Document text:
╔══
SERIOUSLY, as soon as I hear or read the words WAX GASKET on the work order my lifelong affliction with BURSITIS starts acting up and I need a few days off-------til T*HAT* job falls off the shop schedule. I wish I was so rich I could retire. I'm able to live a few days here and there without a paycheck. 

Bursitis is a ***** condition to live with. 

https://www.google.com/search?q=bur...7jigKvwoGACw&ved=0CAcQ_AUoAA&biw=1155&bih=614


----------



## KennMacMoragh (Sep 16, 2008)

Osito said:


> How many of you charges to re-set toilet after tiling bathroom? A flooring company I sub for says that should be part of the tile job, I say it's extra. I need in put.


Don't question yourself on how you price your work, it's your decision not theirs. Your lack of confidence is going to show. To answer your question, yes I charge extra to re-set a toilet, I clearly show it to them the price of each, tile work, toilet, floor prep, etc. mainly because that's how my estimating software works. I haven't subbed for other G.C's very often, but when I have I've found a lot of them will think of creative ways to haggle your price down. It's pretty easy to deal with, just say no.
╚══
Provided information:
╔══
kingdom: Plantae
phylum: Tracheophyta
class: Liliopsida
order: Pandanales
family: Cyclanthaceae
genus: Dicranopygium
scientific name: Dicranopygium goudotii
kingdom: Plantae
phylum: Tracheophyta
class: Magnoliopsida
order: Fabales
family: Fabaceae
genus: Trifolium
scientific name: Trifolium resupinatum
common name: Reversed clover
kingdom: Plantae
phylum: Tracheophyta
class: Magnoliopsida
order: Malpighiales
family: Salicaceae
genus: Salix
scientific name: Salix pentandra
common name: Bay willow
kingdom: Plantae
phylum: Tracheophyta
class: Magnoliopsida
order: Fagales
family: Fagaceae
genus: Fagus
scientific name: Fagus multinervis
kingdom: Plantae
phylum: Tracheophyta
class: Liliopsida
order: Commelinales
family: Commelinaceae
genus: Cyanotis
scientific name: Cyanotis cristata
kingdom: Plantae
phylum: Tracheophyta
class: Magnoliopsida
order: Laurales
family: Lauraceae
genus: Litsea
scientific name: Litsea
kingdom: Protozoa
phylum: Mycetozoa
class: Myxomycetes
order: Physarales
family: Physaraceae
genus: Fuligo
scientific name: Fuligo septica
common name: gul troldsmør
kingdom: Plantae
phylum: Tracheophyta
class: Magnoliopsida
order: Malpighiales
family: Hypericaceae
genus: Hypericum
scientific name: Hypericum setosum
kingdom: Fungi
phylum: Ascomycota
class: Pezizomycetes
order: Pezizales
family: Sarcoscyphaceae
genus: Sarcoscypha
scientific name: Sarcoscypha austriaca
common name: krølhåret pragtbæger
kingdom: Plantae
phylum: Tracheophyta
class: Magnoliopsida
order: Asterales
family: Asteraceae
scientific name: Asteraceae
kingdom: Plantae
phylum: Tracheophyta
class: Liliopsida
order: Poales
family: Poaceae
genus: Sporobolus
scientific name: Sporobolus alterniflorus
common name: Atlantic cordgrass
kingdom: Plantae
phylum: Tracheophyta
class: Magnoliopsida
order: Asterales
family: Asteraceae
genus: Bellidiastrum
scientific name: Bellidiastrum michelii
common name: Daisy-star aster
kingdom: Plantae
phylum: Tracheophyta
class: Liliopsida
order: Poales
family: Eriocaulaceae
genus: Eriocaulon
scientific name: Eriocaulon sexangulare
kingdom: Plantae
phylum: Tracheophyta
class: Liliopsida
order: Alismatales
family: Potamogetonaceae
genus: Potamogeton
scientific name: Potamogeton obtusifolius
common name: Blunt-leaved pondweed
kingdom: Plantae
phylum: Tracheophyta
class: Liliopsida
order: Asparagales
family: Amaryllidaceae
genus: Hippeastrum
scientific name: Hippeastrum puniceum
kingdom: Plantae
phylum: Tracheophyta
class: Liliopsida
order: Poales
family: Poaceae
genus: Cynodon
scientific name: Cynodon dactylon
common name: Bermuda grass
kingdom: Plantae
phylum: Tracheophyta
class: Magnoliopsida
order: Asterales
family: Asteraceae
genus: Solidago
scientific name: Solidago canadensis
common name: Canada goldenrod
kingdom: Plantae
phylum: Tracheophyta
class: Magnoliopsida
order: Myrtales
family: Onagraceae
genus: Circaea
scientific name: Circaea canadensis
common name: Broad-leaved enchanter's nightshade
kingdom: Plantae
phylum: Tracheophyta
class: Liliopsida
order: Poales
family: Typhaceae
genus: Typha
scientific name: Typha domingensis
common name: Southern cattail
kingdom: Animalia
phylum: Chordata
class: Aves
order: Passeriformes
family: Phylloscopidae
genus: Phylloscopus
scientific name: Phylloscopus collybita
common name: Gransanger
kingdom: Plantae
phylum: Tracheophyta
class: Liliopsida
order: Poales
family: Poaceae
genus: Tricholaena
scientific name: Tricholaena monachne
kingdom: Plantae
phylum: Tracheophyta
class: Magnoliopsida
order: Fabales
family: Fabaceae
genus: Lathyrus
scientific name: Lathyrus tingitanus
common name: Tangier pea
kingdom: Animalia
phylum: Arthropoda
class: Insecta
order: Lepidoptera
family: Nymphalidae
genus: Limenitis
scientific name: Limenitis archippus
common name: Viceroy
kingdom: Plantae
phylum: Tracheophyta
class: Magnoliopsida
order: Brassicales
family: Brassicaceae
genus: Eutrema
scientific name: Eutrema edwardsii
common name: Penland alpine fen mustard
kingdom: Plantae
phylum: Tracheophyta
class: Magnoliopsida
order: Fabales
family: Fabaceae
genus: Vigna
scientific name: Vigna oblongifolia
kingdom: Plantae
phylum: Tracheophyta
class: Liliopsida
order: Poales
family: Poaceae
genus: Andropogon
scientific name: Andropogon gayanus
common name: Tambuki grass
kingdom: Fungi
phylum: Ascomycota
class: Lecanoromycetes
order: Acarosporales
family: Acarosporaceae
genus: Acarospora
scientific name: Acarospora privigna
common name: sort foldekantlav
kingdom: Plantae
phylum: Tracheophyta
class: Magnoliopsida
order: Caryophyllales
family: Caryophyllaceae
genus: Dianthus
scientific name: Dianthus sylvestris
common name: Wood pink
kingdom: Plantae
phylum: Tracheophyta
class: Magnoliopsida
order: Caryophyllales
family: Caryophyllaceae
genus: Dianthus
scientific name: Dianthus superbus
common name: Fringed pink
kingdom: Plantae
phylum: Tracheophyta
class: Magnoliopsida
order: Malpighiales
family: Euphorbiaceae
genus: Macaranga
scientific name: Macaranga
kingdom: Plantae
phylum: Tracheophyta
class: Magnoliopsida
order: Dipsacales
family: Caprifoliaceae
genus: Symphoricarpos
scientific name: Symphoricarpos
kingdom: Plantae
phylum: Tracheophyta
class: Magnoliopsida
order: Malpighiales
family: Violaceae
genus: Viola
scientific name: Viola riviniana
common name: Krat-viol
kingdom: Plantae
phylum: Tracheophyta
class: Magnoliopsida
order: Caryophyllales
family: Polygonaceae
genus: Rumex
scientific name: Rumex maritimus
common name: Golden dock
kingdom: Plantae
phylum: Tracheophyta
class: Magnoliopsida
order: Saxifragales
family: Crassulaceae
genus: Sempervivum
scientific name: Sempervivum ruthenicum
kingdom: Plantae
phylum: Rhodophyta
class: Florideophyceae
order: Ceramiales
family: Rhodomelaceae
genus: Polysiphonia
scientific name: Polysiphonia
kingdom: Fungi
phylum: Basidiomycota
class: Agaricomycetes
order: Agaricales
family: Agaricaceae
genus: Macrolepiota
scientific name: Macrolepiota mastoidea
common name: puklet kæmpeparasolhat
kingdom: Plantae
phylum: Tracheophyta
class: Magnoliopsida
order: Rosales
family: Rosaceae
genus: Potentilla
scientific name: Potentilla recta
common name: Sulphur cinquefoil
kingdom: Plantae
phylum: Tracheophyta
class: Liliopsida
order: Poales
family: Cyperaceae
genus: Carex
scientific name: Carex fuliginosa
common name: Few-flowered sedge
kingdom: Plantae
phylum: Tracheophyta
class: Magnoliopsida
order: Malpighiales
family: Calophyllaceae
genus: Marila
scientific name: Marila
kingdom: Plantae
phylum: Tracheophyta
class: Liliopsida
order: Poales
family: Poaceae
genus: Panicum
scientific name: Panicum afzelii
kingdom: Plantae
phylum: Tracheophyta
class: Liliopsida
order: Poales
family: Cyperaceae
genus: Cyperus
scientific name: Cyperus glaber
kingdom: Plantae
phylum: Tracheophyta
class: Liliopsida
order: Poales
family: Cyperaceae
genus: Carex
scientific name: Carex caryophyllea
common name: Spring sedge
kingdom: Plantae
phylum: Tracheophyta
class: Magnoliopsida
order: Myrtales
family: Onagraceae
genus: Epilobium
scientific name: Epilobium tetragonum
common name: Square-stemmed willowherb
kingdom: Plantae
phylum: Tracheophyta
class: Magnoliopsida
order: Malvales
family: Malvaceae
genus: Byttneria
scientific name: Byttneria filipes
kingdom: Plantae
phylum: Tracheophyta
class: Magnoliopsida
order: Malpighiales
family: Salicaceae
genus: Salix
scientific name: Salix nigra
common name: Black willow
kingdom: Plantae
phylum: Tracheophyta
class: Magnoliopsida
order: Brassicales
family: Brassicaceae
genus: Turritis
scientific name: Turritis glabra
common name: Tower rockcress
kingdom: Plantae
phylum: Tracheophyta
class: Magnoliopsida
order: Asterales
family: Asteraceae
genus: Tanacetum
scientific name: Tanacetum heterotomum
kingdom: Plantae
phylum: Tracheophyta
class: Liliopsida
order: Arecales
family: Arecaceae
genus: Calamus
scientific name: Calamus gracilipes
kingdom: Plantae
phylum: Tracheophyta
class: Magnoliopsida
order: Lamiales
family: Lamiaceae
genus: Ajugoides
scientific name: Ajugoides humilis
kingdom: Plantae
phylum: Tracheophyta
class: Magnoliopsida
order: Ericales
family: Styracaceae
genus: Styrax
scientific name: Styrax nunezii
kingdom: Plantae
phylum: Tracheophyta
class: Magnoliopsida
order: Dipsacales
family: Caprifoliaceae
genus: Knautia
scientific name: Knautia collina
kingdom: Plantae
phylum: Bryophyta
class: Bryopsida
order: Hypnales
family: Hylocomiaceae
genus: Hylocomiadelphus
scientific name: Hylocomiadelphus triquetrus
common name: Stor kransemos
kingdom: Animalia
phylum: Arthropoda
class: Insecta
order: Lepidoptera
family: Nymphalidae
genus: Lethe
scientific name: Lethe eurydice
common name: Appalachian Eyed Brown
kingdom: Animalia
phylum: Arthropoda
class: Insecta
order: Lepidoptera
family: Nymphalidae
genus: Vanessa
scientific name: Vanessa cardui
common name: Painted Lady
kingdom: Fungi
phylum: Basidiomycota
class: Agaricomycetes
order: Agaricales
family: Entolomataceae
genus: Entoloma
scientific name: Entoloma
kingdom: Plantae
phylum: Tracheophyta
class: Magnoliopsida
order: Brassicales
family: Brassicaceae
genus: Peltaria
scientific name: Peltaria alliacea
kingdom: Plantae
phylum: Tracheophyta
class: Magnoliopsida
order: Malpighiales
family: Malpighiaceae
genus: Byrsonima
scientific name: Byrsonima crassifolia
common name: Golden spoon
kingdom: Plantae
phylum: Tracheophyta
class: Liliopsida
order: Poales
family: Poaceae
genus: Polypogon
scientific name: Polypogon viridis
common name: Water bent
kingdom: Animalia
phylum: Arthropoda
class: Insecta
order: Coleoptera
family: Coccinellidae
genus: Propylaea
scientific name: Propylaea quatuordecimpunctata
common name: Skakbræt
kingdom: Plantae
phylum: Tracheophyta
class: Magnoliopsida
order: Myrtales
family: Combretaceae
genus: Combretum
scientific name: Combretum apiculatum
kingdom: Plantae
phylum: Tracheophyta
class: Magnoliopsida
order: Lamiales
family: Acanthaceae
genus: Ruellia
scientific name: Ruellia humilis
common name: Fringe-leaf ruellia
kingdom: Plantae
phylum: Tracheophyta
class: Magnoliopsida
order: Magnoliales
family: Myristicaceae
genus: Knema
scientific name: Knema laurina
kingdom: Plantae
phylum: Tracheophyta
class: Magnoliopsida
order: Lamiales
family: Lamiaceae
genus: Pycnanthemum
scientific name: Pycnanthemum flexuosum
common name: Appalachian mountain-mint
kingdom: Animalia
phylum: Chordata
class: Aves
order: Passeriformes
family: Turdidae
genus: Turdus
╚══
Exercise requirements:
According to the forum thread, why does KennMacMoragh list the price of each item, such as tile work, toilet, and floor prep, separately? Answer from the forum thread alone.

Finished exercise:
Mainly because that is how KennMacMoragh's estimating software works.